Air Liquide possède différents sites en Russie assurant la fourniture de gaz industriel pour des secteurs variés comme la métallurgie, la santé ou l’énergie. Le placement sous administration externe modifie profondément la gouvernance et l’accès aux résultats financiers générés sur place. Même si le groupe conserve légalement la propriété de certains équipements, son pouvoir décisionnel se retrouve transféré à des représentants russes désignés.
Pour l’instant, aucune information ne laisse présager une confiscation totale ni une cession forcée à des acteurs locaux. L’incertitude reste toutefois élevée sur la valorisation future de ces actifs ou sur la possibilité de les rapatrier en cas de normalisation géopolitique.
Quels précédents historiques et quelles perspectives ?
D’autres sociétés majeures européennes et américaines ont connu des scénarios similaires. Ces expériences invitent à surveiller l’évolution du cadre réglementaire russe ainsi que le positionnement de l’Union européenne face à ces pratiques. Plusieurs analystes s’attendent à la poursuite de la politique locale visant à renforcer la mainmise sur les ressources clés et à limiter les sorties massives de capitaux étrangers.
Dans ce climat incertain, certaines firmes se replient partiellement alors que d’autres choisissent un maintien limité de leur présence, privilégiant le dialogue avec les autorités locales pour préserver une chance de retour lorsque le contexte international s’apaisera.
| Entreprise concernée | Date de la mise sous administration externe | Secteur d’activité | Conséquence principale |
|---|---|---|---|
| Air Liquide | septembre 2025 | Gaz industriel | Perte de contrôle opérationnel |
| TotalEnergies | juillet 2023 | Energie | Arrêt de projets communs |
| Renault | mai 2022 | Automobile | Cession d’actifs à des repreneurs locaux |
Décisions souveraines : un cadre mouvant pour les groupes étrangers
Le cas d’Air Liquide en Russie illustre la montée en puissance de décisions qualifiées de souveraines par les autorités russes. Depuis plusieurs mois, ce type d’intervention cible de préférence les entités appartenant à des pays jugés « inamicaux ». Ces mesures visent à protéger les intérêts stratégiques nationaux, souvent au détriment des règles du libre-échange international traditionnellement reconnues.

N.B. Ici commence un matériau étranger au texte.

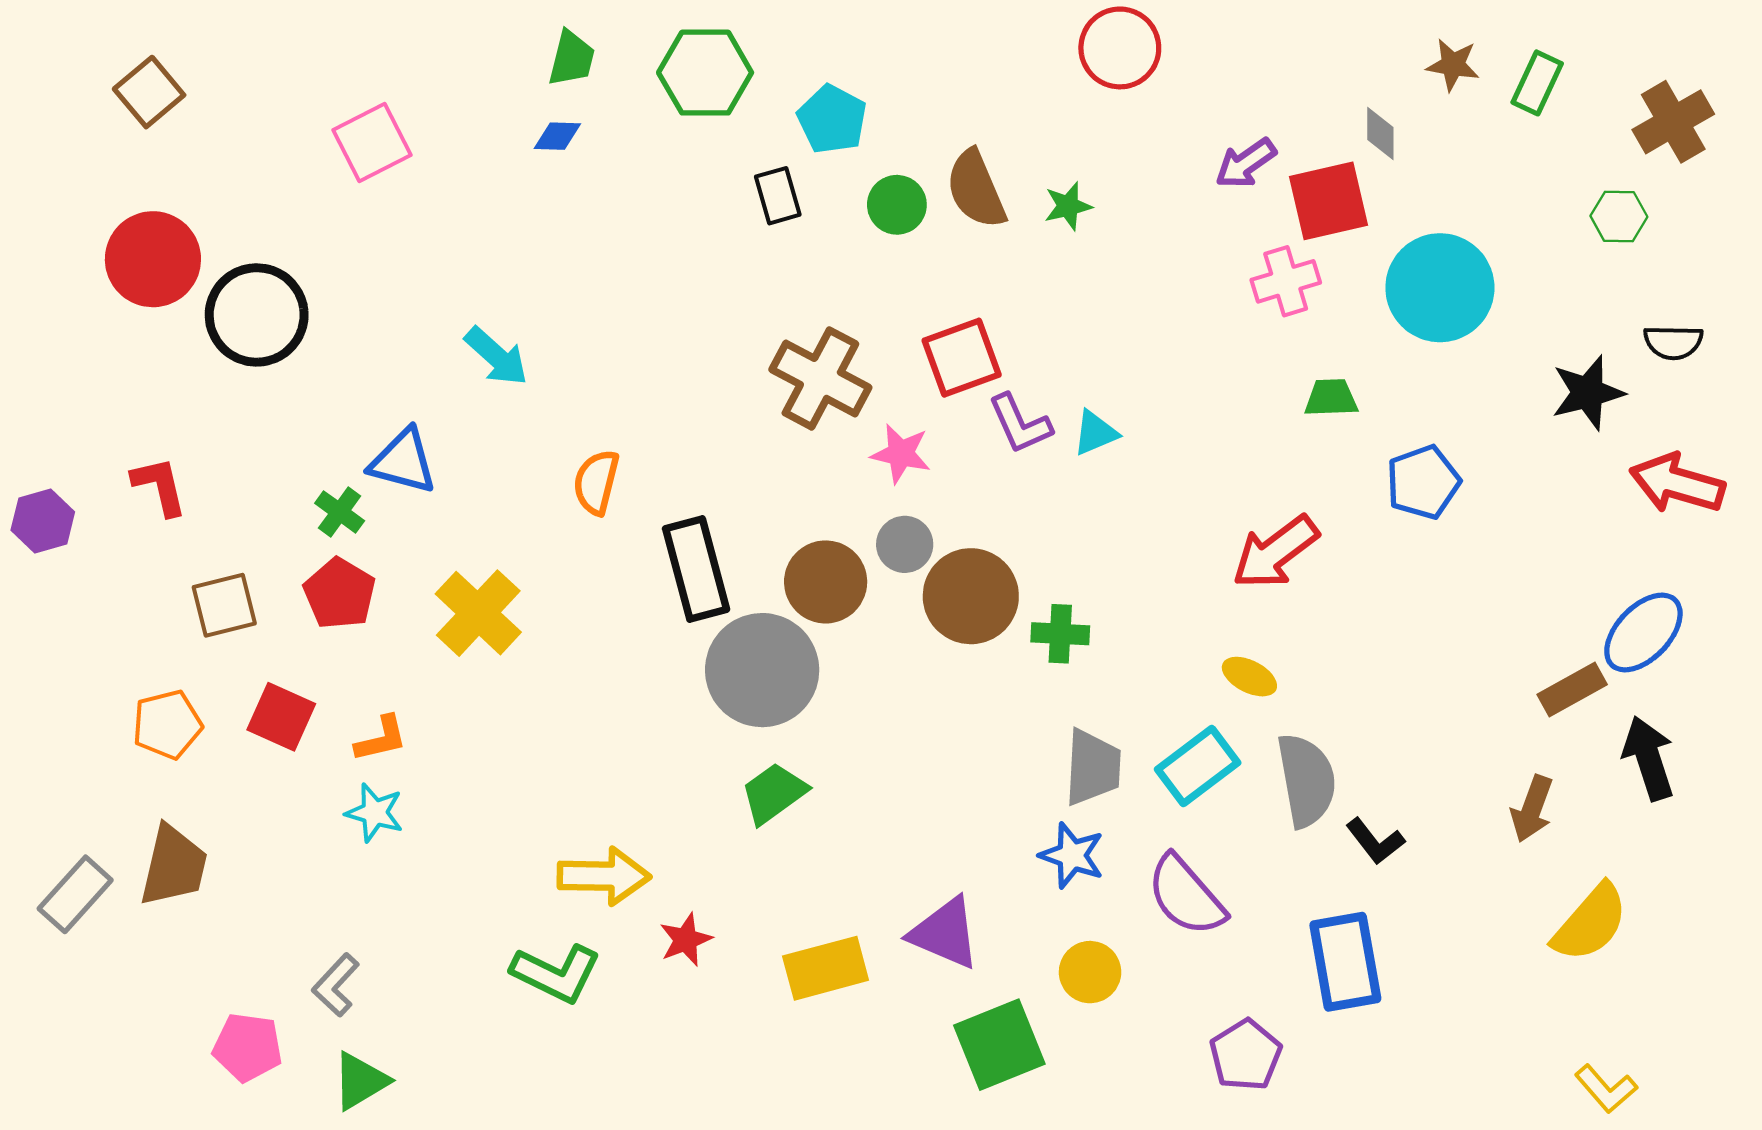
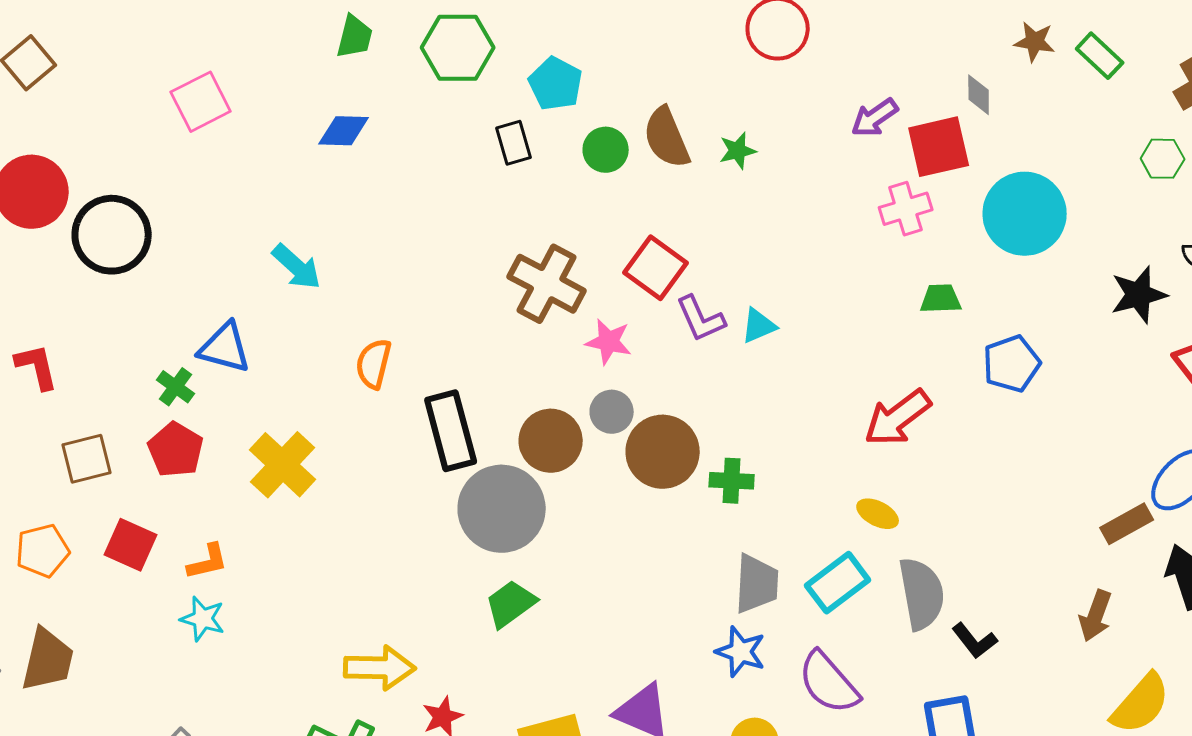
green rectangle: (1537, 83) -> (1100, 56), turned -72
blue diamond: (557, 136) -> (344, 131), moved, size x1.4
red square: (962, 358) -> (656, 268), turned -34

Les conséquences pour les groupes étrangers vont de la restriction temporaire d’accès à leurs infrastructures jusqu’à l’exclusion durable du marché russe selon la durée de la crise diplomatique. Les juristes consultés suivent de près l’évolution des normes afin d’étudier d’éventuelles voies de recours, mais il subsiste peu d’options rapides dans ce nouveau contexte marqué par l’affirmation régulière de l’indépendance décisionnelle russe.